**What to work on:**
• A. In the open problems document below, what minimum window length does embedding dimension D=4 require under the 2*D! eligibility policy?
• B. Please pull out each line of the records below that contains the string "ManagedDevice".

**Passage for review:**
Open Problems¶
Last updated: 2026-03-27
Status: Active. Contributions welcome.
This document lists open problems in navi-SAD, tiered by difficulty and resource requirements. Each problem has ground truth on why it matters, what you would need, and what success looks like. Negative results count --- showing that a proposed approach does not work is valuable information.
The tiers follow the Neel Nanda pattern: accessible problems that anyone can pick up, intermediate problems requiring more tooling, and research-grade problems that are open questions.
Accessible Tier¶
No GPU required. Existing pilot data. Can start today.
1. D-sweep on pilot data¶
Status: Open. Theoretically motivated.
Problem: The pilot computed permutation entropy at embedding dimension D=3 only. Does the signal change at D=4? Under the 2*D! eligibility policy, D=3 requires 12-step minimum windows and D=4 requires 48-step windows. Pilot trajectories are ~77 steps, so D=4 is feasible. D=5 requires 240-step windows --- infeasible on pilot data.
Why it matters: If PE stabilizes between D=3 and D=4, the delay-coordinate embedding has enough dimensions to capture the attractor's topology and the pilot findings hold at the existing embedding dimension. If PE changes substantially, D=3 is undersampling the attractor and the 338-head signal may be an artifact of insufficient embedding dimension. This directly tests whether the Takens' reconstruction is well-posed for these trajectories.

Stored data
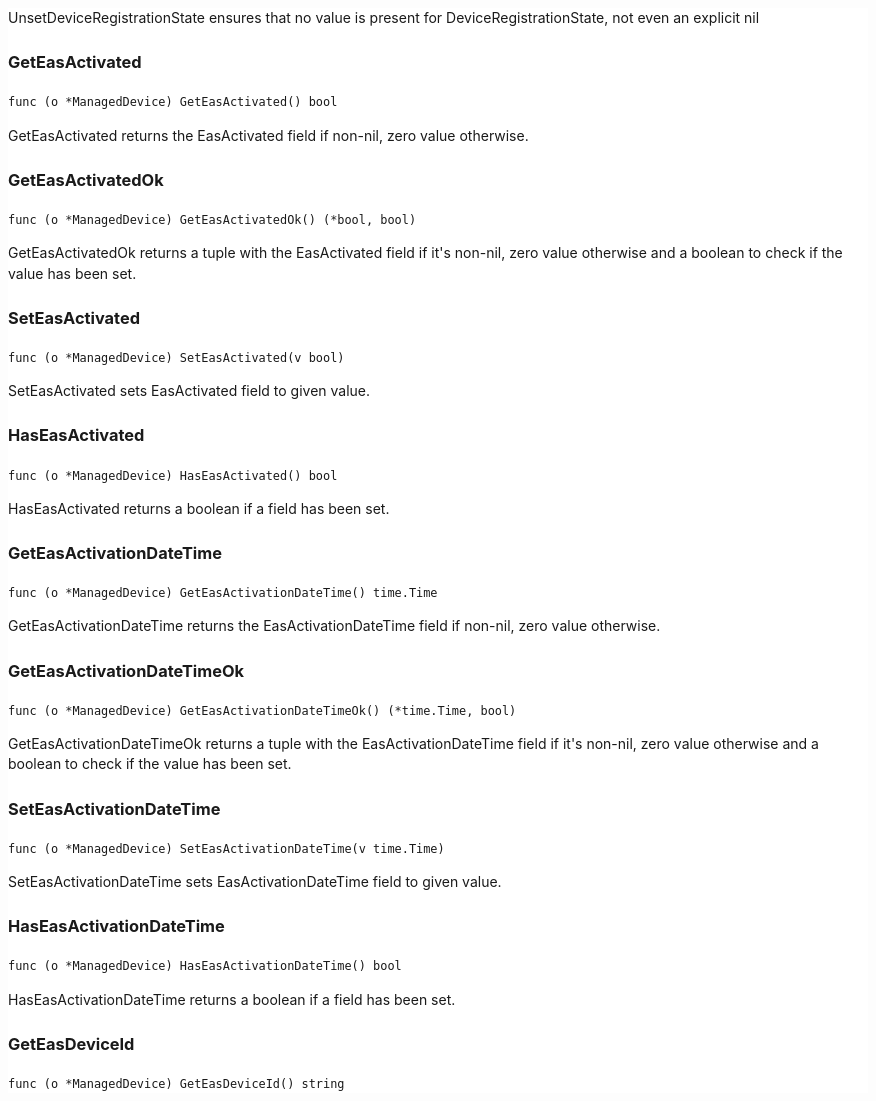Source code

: UnsetDeviceRegistrationState ensures that no value is present for DeviceRegistrationState, not even an explicit nil
### GetEasActivated

`func (o *ManagedDevice) GetEasActivated() bool`

GetEasActivated returns the EasActivated field if non-nil, zero value otherwise.

### GetEasActivatedOk

`func (o *ManagedDevice) GetEasActivatedOk() (*bool, bool)`

GetEasActivatedOk returns a tuple with the EasActivated field if it's non-nil, zero value otherwise
and a boolean to check if the value has been set.

### SetEasActivated

`func (o *ManagedDevice) SetEasActivated(v bool)`

SetEasActivated sets EasActivated field to given value.

### HasEasActivated

`func (o *ManagedDevice) HasEasActivated() bool`

HasEasActivated returns a boolean if a field has been set.

### GetEasActivationDateTime

`func (o *ManagedDevice) GetEasActivationDateTime() time.Time`

GetEasActivationDateTime returns the EasActivationDateTime field if non-nil, zero value otherwise.

### GetEasActivationDateTimeOk

`func (o *ManagedDevice) GetEasActivationDateTimeOk() (*time.Time, bool)`

GetEasActivationDateTimeOk returns a tuple with the EasActivationDateTime field if it's non-nil, zero value otherwise
and a boolean to check if the value has been set.

### SetEasActivationDateTime

`func (o *ManagedDevice) SetEasActivationDateTime(v time.Time)`

SetEasActivationDateTime sets EasActivationDateTime field to given value.

### HasEasActivationDateTime

`func (o *ManagedDevice) HasEasActivationDateTime() bool`

HasEasActivationDateTime returns a boolean if a field has been set.

### GetEasDeviceId

`func (o *ManagedDevice) GetEasDeviceId() string`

**Outputs for the tasks:**
• A. 48 steps.

• B.
`func (o *ManagedDevice) GetEasActivated() bool`
`func (o *ManagedDevice) GetEasActivatedOk() (*bool, bool)`
`func (o *ManagedDevice) SetEasActivated(v bool)`
`func (o *ManagedDevice) HasEasActivated() bool`
`func (o *ManagedDevice) GetEasActivationDateTime() time.Time`
`func (o *ManagedDevice) GetEasActivationDateTimeOk() (*time.Time, bool)`
`func (o *ManagedDevice) SetEasActivationDateTime(v time.Time)`
`func (o *ManagedDevice) HasEasActivationDateTime() bool`
`func (o *ManagedDevice) GetEasDeviceId() string`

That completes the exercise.